Motion by Gentile to set aside his noting in default
[17] The plaintiff stated that she served Gentile effective 15 February 2019 by leaving a copy with the statement of claim on February 9 with an adult member of his household (Mr. Gentile’s mother) at his residence as it appeared in a Provincial Officer’s Order in her possession and mailing a copy the next day. Gentile says that he did not reside at the address in the Order and did not receive a copy of the statement of claim until 25 February 2019 when his counsel accepted service.
[18] The plaintiff stated that she heard nothing from Gentile or his counsel until 30 April 2019 after he had been noted in default for almost a month. While the plaintiff may not have received it, the record shows that Gentile served all parties with a notice of intent to defend on 25 February 2019 and filed it with the court on February 27. In the cover letter to the plaintiff, Gentile’s counsel stated “I trust you will not take any steps to note my client in default without first providing appropriate notice.”
[19] The plaintiff attended at the courthouse on 2 April 2019. She learned that Gentile had in fact filed a notice of intent to defend but she proceeded to note him in default in any event, as she had not received his notice. On 30 April 2019 Gentile’s counsel wrote to the plaintiff asking her to consent to set aside the noting in default, failing which he would seek costs of this motion on a full indemnity basis.
[20] I find Gentile meets the criteria set out in Rule 19.03 of the Rules of Civil Procedure. He moved quickly to bring this motion after learning of the noting in default. He intended to defend this action, which he demonstrated by serving and filing a notice of intent to defend. He had an explanation for not defending. While Gentile did not bring a motion to strike the claim, he was aware of the Vaughan Defendants’ motion and was awaiting the outcome of that motion before filing a defence. This was not an inappropriate strategy, particularly given his letter to the plaintiff advising that the claim did not allege a proper cause of action against him. Lastly, he had asked that no steps be taken without appropriate notice to him and was then not advised that he would be noted in default (the plaintiff stating she never received that letter).

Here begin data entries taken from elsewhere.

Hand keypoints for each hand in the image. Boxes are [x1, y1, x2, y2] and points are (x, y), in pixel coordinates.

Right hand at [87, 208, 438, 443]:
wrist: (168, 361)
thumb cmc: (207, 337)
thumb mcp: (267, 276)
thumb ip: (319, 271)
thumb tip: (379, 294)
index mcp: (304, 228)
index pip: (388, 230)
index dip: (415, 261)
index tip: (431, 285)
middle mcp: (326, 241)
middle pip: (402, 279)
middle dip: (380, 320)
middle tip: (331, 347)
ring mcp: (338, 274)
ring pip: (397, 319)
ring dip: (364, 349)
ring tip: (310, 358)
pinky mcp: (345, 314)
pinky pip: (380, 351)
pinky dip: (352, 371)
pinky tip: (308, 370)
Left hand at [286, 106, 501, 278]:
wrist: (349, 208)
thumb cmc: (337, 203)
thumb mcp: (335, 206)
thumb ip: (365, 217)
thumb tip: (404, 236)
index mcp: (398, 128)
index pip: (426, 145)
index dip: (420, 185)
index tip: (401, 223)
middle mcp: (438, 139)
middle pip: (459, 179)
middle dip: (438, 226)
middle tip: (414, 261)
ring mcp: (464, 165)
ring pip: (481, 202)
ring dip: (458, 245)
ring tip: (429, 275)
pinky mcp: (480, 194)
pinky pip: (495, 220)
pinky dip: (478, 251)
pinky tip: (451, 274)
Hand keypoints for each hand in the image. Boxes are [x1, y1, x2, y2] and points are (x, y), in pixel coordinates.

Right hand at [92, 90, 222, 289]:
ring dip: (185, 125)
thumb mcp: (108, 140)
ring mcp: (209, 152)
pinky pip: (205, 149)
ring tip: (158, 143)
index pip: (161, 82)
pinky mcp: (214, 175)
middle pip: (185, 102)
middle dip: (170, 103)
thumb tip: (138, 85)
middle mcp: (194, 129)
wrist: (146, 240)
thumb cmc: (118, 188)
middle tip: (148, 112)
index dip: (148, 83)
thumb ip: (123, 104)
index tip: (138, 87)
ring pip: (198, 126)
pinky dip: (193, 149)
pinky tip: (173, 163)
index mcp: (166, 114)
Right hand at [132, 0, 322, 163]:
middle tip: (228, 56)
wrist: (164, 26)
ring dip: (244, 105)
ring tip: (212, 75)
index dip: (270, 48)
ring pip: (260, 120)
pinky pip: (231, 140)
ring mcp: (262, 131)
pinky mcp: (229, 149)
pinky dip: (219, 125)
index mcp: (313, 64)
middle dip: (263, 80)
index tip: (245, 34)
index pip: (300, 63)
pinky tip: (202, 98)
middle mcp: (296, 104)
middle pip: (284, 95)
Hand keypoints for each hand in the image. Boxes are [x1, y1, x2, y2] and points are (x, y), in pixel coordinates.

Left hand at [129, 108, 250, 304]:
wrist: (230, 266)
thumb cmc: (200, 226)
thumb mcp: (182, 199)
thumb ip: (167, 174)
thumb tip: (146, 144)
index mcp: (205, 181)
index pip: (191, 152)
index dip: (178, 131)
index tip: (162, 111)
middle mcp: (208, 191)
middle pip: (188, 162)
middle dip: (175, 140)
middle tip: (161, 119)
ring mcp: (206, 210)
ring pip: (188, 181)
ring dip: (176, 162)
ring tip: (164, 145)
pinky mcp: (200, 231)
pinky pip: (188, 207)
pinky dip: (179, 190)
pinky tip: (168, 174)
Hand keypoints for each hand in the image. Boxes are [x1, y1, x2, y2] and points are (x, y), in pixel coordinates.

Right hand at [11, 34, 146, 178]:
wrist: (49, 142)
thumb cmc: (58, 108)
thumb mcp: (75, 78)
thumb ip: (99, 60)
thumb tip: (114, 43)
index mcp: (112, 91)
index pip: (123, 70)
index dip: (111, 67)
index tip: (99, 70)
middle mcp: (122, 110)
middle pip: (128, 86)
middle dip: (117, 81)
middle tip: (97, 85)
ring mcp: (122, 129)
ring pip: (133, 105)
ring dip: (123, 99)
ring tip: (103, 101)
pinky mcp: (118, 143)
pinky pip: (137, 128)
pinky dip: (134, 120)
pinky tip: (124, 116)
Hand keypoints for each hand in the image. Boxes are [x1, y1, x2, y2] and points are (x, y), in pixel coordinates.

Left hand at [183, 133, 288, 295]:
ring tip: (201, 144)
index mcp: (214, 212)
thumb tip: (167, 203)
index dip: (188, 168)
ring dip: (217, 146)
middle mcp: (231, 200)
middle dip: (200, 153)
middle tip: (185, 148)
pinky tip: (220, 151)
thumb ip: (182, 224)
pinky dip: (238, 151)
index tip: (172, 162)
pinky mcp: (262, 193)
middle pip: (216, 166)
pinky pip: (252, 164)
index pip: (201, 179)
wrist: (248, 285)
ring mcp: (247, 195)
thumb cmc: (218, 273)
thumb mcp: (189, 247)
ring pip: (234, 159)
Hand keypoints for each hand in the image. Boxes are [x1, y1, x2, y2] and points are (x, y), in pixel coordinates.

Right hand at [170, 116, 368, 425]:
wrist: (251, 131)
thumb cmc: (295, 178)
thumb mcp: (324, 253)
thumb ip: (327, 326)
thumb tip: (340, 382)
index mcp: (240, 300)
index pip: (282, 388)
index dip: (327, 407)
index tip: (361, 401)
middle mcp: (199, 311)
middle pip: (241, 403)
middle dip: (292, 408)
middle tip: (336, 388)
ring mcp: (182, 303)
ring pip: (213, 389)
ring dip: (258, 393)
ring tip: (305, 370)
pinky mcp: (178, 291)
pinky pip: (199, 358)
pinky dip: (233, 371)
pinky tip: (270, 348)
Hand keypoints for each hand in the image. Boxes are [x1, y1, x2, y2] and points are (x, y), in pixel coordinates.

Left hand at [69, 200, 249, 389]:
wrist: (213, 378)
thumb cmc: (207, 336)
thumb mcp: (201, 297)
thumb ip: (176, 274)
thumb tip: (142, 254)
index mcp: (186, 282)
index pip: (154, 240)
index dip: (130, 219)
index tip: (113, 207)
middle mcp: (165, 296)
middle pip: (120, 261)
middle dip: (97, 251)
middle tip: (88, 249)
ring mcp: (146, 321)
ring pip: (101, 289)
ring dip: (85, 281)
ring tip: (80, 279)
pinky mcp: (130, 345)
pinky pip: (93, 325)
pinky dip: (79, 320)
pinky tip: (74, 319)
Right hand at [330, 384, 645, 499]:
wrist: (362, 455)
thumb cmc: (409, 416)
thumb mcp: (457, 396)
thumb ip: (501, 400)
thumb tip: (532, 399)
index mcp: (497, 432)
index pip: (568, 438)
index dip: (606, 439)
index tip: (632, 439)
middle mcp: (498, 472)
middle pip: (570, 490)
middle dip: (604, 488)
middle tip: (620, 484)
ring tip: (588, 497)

Costs in relation to the Gentile Motion
[21] Gentile seeks his costs on a full indemnity basis in the all-inclusive amount of $19,460.73. Considering all the circumstances, I do not find that full indemnity is warranted nor that the sum is a reasonable one for the plaintiff to pay in all the circumstances. Gentile is entitled to be paid his partial indemnity costs which I fix in the all-inclusive amount of $7,000 payable within 90 days. While the Gentile materials were less involved than those of the Vaughan Defendants, Gentile incurred the additional time for his counsel to prepare him for cross-examination, at the insistence of the plaintiff, which she afterward abandoned.
[22] Orders to go in the form of the drafts submitted to me by counsel for the defendants, which I have amended and signed.